**Task inputs:**
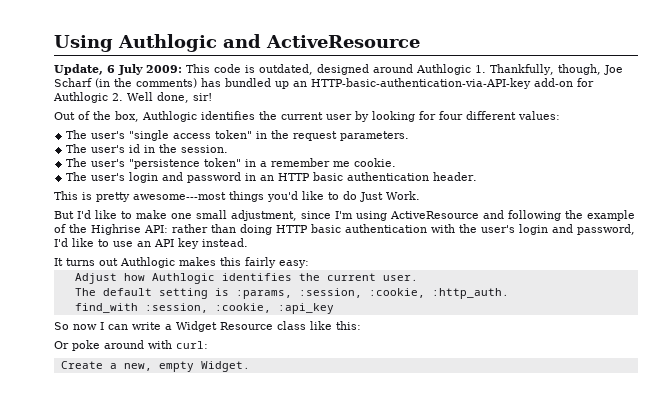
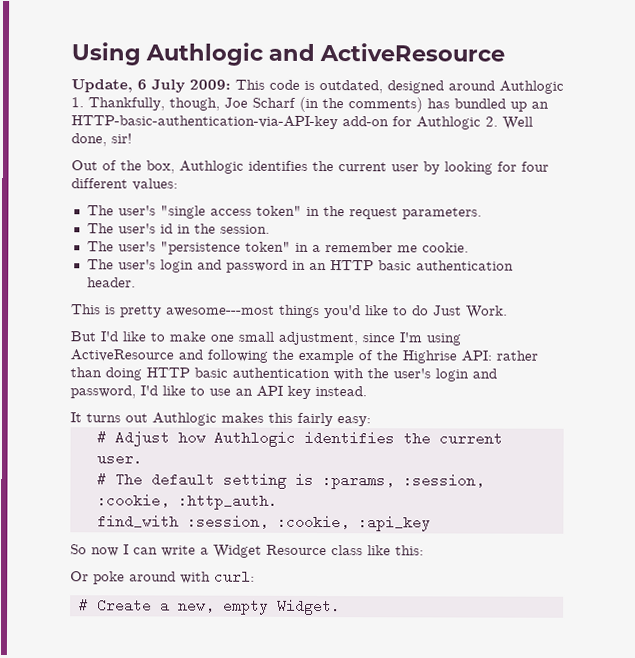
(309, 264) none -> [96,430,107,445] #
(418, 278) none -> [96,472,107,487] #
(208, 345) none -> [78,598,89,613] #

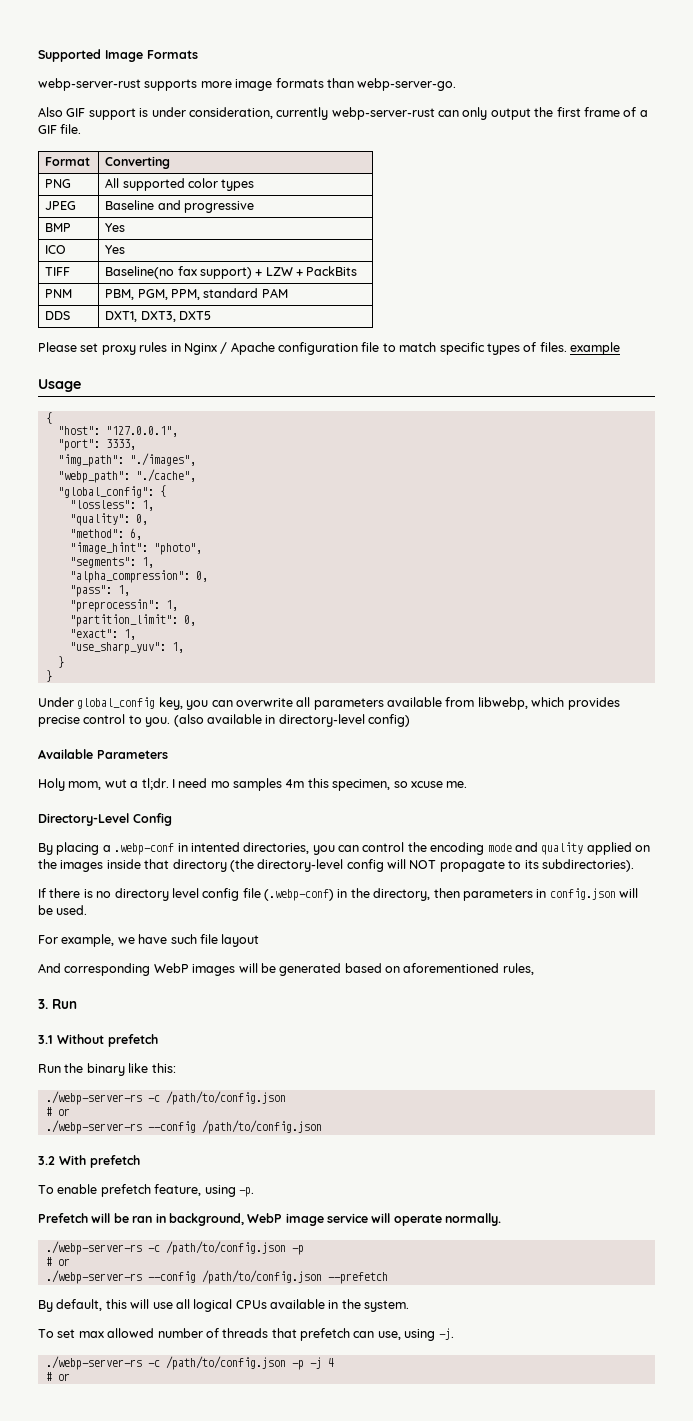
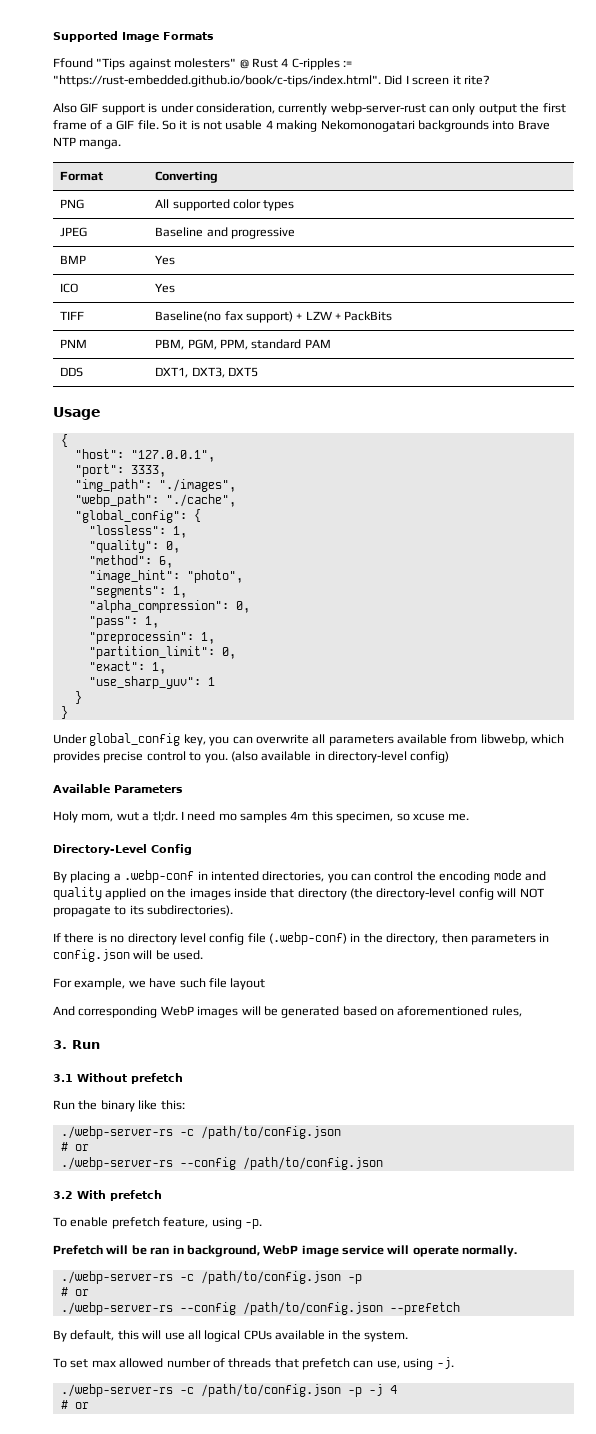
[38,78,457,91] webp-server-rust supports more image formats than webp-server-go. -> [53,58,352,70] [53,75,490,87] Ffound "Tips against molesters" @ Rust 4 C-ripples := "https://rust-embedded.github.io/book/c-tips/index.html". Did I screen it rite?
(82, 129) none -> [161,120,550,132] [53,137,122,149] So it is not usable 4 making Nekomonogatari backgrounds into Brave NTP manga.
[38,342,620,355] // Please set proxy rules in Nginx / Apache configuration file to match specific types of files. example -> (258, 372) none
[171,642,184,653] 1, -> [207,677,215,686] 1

**Assignment:** Each line above should be returned exactly as written, apart from any pictures.

**Solution to this exercise:**
(309, 264) none -> [96,430,107,445] #
(418, 278) none -> [96,472,107,487] #
(208, 345) none -> [78,598,89,613] #

[38,78,457,91] webp-server-rust supports more image formats than webp-server-go. -> [53,58,352,70] [53,75,490,87] Ffound "Tips against molesters" @ Rust 4 C-ripples := "https://rust-embedded.github.io/book/c-tips/index.html". Did I screen it rite?
(82, 129) none -> [161,120,550,132] [53,137,122,149] So it is not usable 4 making Nekomonogatari backgrounds into Brave NTP manga.
[38,342,620,355] // Please set proxy rules in Nginx / Apache configuration file to match specific types of files. example -> (258, 372) none
[171,642,184,653] 1, -> [207,677,215,686] 1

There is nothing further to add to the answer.